* INFORMATION PROVIDED
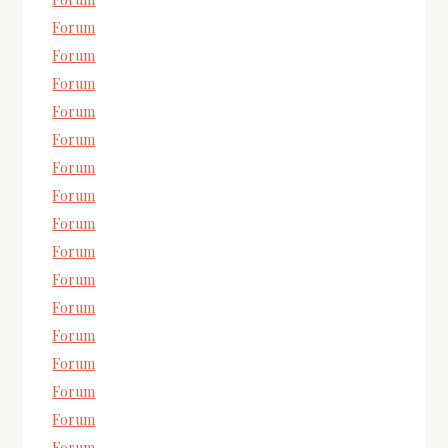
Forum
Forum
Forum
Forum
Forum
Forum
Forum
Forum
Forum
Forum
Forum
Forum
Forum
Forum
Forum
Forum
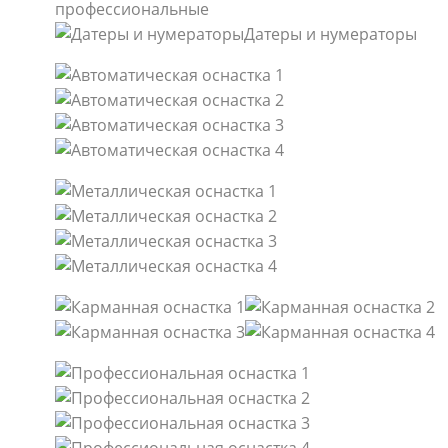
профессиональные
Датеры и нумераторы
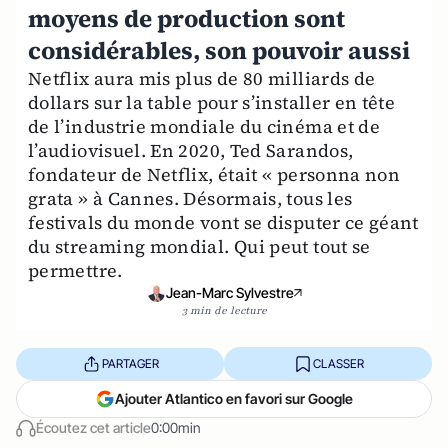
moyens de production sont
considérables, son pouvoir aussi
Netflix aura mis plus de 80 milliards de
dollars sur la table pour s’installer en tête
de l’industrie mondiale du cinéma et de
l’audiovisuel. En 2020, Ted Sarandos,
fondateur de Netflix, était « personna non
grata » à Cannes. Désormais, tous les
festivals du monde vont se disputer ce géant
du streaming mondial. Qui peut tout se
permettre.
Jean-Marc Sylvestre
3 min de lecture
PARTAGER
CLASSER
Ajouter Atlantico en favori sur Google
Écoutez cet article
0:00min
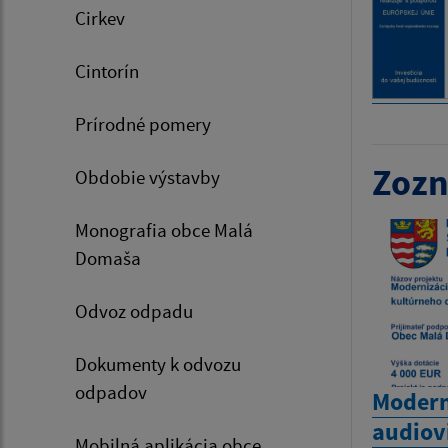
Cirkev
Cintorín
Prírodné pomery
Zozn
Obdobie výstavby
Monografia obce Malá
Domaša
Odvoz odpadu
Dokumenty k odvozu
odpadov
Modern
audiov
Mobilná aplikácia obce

* TASK BRIEF
Please copy the entries in full. Leave each image out.

* RESULT FOR THIS TASK
Forum
Forum
Forum
Forum
Forum
Forum
Forum
Forum
Forum
Forum
Forum
Forum
Forum
Forum
Forum
Forum
профессиональные
Датеры и нумераторы
moyens de production sont
considérables, son pouvoir aussi
Netflix aura mis plus de 80 milliards de
dollars sur la table pour s’installer en tête
de l’industrie mondiale du cinéma et de
l’audiovisuel. En 2020, Ted Sarandos,
fondateur de Netflix, était « personna non
grata » à Cannes. Désormais, tous les
festivals du monde vont se disputer ce géant
du streaming mondial. Qui peut tout se
permettre.
Jean-Marc Sylvestre
3 min de lecture
PARTAGER
CLASSER
Ajouter Atlantico en favori sur Google
Écoutez cet article
0:00min
Cirkev
Cintorín
Prírodné pomery
Zozn
Obdobie výstavby
Monografia obce Malá
Domaša
Odvoz odpadu
Dokumenty k odvozu
odpadov
Modern
audiov
Mobilná aplikácia obce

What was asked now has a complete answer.